SOURCE EXTRACT below:
BAC explored generative design for its new Mono

Few will be as disappointed at the late cancellation of the Geneva Motor Show as the people at BAC, who had a prime spot for their show stand right next to the likes of Maserati, Ferrari and McLaren, in the hopes of catching a few European supercar buyers’ eyes with their newly evolved single seater. However, undeterred, they’ve replicated their show stand within their recently built Innovation Centre at the company’s base in south Liverpool – or ‘Geneverpool’ as they nicknamed it for last week. CDN paid them a visit.

The star of their detached two-tier show stand was the new, second-generation Mono, featuring the company’s first use of a turbocharged engine. Most of the exterior design updates over the original car were first seen on the limited-run Mono R we covered last year – article here – but now that it has an EU6D-compliant engine, the rest of the car has been homologated for sale in mainland Europe too. This has led to a fresh round of detail changes compared to the R, as design director Ian Briggs explained to us.

“Obviously we have to use E-marked lights. The rear lights are slightly bigger, so there was quite a bit of design work around that area around the rear wing to fit them in,” he began. One more noticeable difference at the tail is a pair of vertical red reflectors. “The cool place to put them would’ve been on the underside [of the diffuser] but it was just too low – we don’t want a really high-downforce car, we want a nice driveable car with a progressive breakaway – and to get it high enough we would’ve had to place an extra element in here and it just started to get cluttered and lost its clean look.” The trailing edge of each inner rear wheel arch now tucks in, because as Briggs explained, “you’ve got to see at least 50% of it from certain vision angles, and this cut means that [from a rear ¾ angle] can see at least 50% there [on the other side].”

In addition, a new exhaust silencer led the design team to further elongate the tailpipe housing and the rear crashbox beyond the rear wing, also emphasising the super-narrow central structure of the car.

Working forwards, there are new, single-piece 3D printed mirror stalks (now with an aerofoil profile) carrying new, larger mirrors further outboard. This particular adjustment for EU homologation came with surprising visual benefits, to do with visual scale. “Ironically, having done this kind of thinking ‘ugh I have to make the mirrors bigger’ I actually feel the bigger mirrors make the car look smaller,” commented Briggs. “Also, adding a bit of body-colour makes them look less like an afterthought as well – now I feel like it’s incorporated nicely into the design, with the aerofoil and the blade and the fact that this surface ‘floats’ above [the main body], you’ve got all those different elements that we see in the rest of the car.”

Between the mirrors, the carbonfibre steering wheel now has a pronounced ridge along the back of the lower edge as well as the top, to improve ergonomics during tight manoeuvring.
End of SOURCE EXTRACT.
EXCERPTED RECORDS below:
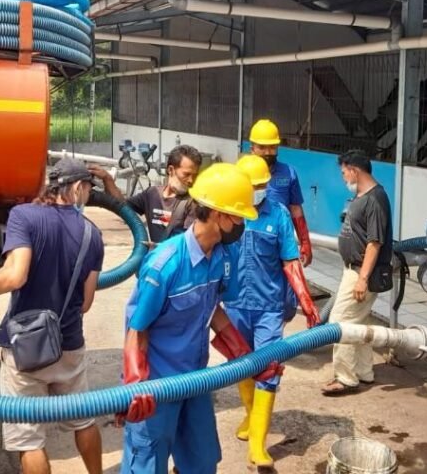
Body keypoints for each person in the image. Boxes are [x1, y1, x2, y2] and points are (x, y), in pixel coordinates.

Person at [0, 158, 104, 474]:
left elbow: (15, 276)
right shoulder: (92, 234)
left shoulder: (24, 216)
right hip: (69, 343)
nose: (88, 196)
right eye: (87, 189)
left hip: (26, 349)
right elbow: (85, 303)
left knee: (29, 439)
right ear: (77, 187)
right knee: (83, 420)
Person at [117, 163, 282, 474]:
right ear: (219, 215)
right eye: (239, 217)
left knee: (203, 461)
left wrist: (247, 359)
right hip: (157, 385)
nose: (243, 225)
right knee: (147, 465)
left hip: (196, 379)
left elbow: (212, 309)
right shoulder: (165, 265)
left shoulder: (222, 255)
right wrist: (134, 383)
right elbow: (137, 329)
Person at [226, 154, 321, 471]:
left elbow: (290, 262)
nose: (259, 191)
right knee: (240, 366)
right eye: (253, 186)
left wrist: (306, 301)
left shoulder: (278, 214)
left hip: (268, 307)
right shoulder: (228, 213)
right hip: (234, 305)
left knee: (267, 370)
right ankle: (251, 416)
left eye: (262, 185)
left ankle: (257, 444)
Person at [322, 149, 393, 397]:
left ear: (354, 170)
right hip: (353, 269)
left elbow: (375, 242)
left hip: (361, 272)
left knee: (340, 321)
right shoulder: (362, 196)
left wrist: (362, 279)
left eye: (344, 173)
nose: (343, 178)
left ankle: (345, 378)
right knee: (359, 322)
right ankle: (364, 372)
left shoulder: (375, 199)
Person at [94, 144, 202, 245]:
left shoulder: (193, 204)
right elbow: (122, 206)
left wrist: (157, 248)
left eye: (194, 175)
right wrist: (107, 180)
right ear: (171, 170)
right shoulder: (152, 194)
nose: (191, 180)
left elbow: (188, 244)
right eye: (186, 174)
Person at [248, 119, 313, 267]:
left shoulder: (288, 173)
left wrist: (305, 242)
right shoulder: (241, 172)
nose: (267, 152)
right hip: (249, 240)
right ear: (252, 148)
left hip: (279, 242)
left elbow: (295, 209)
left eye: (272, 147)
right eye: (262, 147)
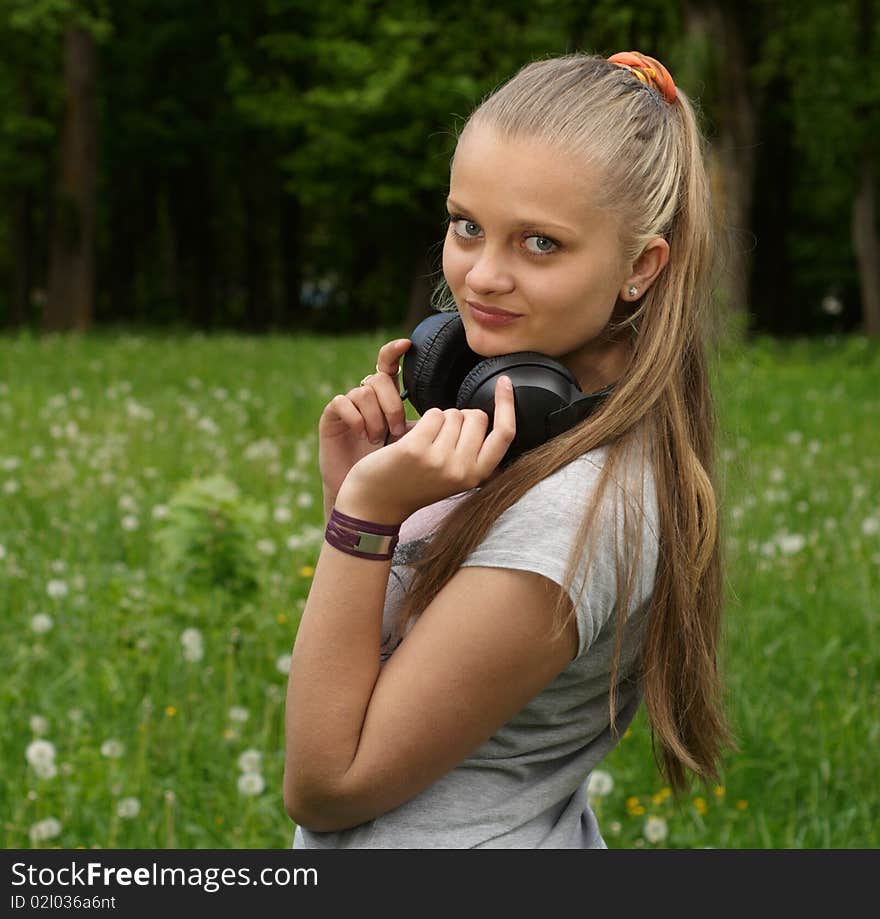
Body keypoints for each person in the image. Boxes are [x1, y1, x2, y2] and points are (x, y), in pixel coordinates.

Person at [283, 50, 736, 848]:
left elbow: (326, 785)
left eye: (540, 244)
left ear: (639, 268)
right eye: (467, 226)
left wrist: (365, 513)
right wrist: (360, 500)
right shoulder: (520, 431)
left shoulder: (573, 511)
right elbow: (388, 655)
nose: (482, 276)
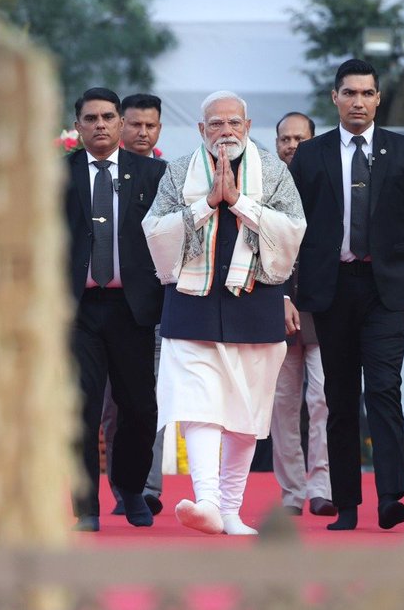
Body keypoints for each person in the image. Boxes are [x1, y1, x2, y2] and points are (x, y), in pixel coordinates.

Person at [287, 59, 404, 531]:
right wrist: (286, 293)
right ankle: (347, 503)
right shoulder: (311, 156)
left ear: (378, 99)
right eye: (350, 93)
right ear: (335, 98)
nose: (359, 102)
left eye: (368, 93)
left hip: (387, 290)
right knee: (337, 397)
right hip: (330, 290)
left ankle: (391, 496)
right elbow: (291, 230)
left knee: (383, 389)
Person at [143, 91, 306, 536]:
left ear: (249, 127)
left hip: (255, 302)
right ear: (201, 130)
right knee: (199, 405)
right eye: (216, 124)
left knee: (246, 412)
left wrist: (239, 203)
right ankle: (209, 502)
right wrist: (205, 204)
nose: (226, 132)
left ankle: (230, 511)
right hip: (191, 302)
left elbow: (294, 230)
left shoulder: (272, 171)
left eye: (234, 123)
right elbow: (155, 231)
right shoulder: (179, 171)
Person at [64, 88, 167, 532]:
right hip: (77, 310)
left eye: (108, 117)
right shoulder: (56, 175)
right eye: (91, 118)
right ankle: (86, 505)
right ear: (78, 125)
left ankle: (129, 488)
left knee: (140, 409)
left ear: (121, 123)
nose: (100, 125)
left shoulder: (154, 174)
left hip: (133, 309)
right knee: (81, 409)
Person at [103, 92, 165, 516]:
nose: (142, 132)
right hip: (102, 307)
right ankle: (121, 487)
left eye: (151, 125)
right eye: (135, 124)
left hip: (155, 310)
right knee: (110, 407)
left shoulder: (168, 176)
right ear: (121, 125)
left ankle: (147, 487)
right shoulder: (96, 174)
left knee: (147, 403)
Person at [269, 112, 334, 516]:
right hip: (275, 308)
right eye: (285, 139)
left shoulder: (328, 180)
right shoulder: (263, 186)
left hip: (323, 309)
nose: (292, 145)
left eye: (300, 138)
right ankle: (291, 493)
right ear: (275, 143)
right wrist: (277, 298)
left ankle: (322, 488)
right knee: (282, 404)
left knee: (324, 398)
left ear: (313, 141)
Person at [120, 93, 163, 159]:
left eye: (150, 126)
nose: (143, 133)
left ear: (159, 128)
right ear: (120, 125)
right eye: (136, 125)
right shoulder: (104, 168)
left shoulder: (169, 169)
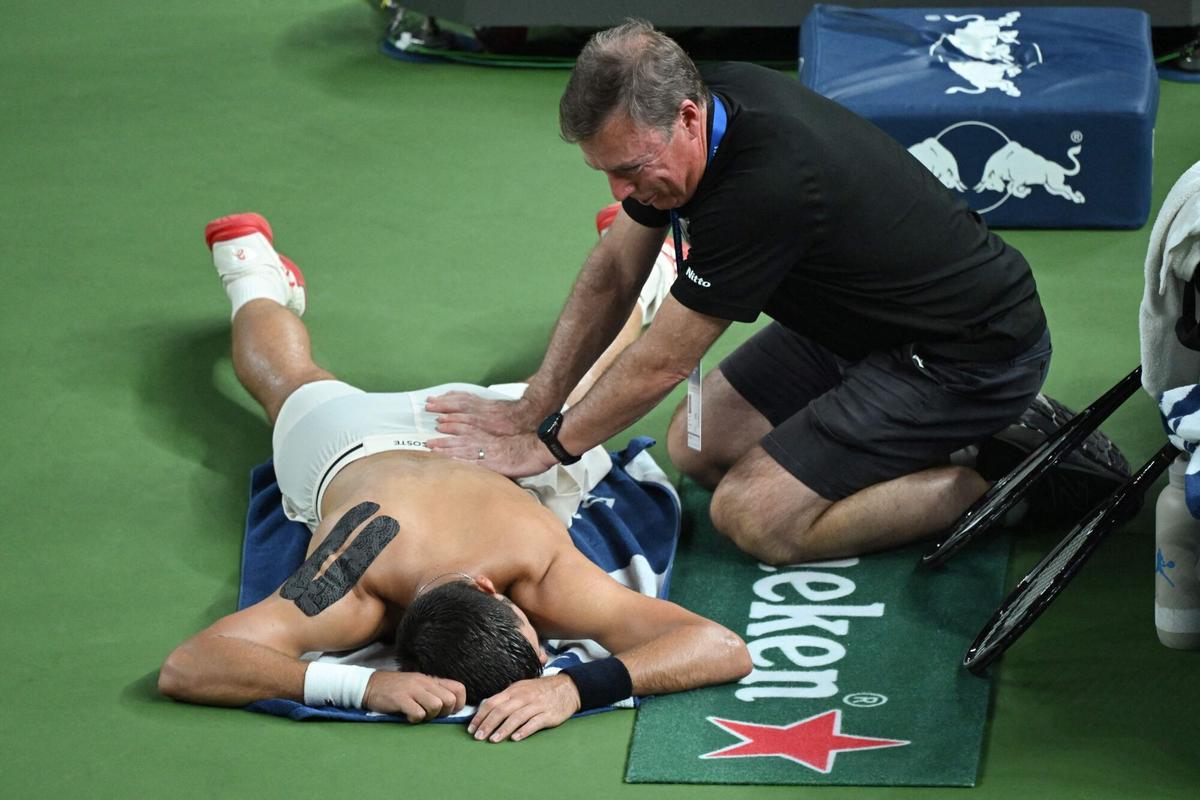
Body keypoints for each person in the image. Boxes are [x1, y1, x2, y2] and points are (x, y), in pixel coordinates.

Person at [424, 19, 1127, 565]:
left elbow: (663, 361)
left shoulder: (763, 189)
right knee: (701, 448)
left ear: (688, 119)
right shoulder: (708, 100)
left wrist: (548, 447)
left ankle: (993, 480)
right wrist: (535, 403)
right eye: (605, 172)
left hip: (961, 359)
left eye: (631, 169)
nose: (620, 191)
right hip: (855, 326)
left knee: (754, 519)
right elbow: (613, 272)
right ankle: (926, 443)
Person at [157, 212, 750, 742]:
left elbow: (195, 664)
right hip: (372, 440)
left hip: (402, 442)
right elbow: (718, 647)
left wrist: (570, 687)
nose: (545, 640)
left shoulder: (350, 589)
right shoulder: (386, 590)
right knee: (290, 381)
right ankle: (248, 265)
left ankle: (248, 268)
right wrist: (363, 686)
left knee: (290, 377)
End of EXCERPTED RECORDS.
EXCERPTED RECORDS below:
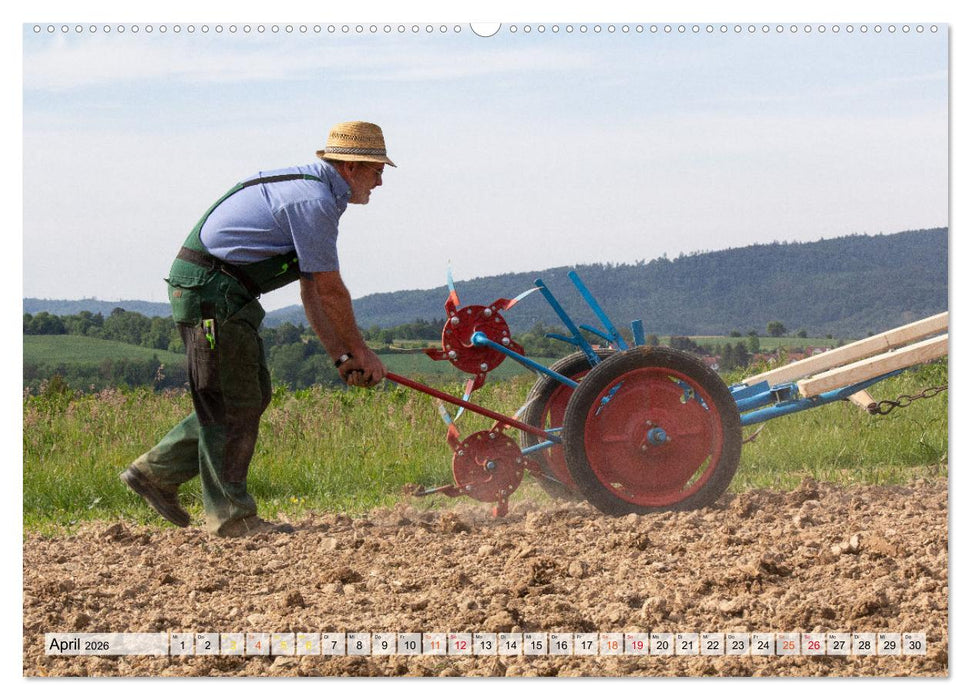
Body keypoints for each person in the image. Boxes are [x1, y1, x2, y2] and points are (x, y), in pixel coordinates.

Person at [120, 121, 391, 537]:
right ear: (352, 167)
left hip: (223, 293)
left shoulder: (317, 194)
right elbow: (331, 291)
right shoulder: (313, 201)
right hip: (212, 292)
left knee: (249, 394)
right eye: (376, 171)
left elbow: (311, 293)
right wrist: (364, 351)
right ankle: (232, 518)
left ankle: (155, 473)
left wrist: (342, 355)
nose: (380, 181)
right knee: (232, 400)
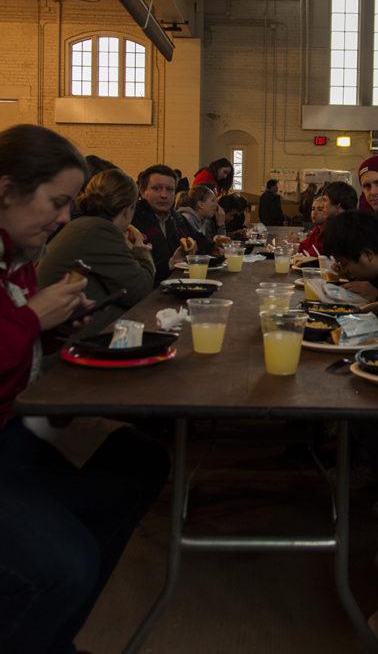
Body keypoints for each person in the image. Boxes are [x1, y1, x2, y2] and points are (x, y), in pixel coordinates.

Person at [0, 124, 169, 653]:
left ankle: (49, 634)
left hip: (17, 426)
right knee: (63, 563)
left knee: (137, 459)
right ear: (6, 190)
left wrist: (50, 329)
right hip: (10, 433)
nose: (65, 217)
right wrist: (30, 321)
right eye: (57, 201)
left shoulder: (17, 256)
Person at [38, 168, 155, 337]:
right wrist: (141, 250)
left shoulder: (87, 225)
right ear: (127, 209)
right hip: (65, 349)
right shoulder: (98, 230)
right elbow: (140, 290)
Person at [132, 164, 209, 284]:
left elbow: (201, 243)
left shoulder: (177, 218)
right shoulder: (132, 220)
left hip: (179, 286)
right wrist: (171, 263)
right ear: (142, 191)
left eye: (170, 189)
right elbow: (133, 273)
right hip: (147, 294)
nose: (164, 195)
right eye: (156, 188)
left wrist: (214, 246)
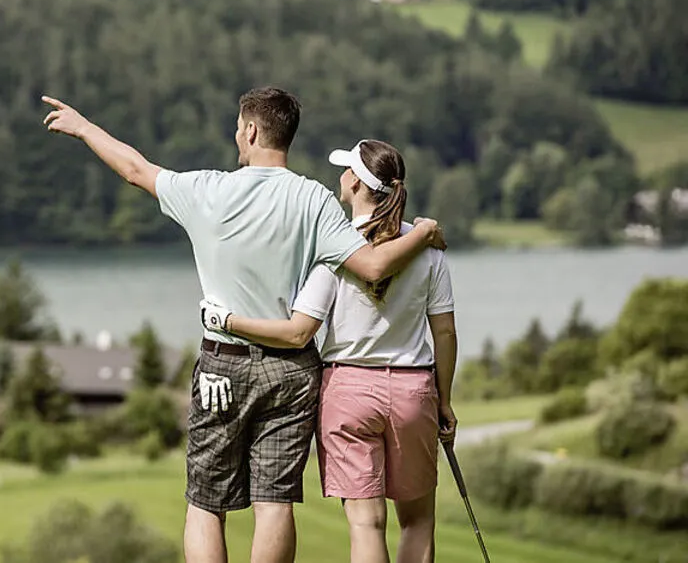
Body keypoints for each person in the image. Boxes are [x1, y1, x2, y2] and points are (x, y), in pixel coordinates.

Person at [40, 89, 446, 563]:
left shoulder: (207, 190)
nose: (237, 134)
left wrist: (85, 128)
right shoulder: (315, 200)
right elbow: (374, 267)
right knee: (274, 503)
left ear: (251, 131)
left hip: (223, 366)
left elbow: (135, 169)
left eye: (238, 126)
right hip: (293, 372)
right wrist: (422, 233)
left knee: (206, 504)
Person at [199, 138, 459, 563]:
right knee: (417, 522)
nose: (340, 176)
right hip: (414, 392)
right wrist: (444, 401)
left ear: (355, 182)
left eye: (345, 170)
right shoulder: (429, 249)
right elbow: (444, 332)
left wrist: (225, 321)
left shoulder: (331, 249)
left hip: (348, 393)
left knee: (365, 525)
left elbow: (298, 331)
End of EXCERPTED RECORDS.
EXCERPTED RECORDS below:
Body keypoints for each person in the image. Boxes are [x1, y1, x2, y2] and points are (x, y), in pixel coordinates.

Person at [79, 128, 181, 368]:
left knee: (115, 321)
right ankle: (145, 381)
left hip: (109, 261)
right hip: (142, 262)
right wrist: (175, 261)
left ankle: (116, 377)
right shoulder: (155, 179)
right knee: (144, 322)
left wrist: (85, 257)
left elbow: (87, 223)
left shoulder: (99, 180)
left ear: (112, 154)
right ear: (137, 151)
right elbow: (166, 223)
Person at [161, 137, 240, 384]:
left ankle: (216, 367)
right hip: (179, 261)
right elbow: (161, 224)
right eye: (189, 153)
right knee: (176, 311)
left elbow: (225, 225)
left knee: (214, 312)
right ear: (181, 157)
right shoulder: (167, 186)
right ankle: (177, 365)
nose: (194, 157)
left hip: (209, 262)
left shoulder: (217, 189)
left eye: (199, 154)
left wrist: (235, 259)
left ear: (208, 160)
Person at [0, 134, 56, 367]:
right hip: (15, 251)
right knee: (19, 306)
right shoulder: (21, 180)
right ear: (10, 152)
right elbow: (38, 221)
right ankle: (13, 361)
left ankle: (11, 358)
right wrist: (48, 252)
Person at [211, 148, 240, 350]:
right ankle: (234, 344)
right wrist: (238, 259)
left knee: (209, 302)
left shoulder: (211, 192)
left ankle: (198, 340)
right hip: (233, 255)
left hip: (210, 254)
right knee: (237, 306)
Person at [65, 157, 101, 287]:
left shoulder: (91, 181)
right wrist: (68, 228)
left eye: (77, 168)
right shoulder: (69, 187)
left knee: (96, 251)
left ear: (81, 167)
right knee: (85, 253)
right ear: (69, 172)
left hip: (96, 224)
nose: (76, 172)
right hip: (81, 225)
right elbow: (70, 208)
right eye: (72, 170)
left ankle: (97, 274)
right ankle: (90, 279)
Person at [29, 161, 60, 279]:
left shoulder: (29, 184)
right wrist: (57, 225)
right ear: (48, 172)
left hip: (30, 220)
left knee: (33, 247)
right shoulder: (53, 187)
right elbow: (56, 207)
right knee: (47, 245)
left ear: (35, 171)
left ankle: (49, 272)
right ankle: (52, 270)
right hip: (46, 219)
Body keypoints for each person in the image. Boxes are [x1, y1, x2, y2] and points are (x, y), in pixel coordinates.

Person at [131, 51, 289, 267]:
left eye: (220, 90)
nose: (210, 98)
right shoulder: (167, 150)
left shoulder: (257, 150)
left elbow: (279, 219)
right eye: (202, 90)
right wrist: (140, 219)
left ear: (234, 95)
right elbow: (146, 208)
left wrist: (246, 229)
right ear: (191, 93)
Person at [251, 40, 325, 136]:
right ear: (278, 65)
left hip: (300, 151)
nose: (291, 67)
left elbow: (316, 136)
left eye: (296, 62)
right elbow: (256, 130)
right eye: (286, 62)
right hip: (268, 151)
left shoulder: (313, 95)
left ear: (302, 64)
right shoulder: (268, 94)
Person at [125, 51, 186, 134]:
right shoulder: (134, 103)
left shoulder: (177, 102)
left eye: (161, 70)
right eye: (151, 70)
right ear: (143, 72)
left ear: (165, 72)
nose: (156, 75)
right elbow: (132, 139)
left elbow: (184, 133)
End of EXCERPTED RECORDS.
In the article on the BAC Mono, which manufacturers are named as neighbors of BAC's planned Geneva Motor Show stand? These entries were drawn from a source separate from the article on the BAC Mono.

*TASK SOLUTION*: Maserati, Ferrari, and McLaren.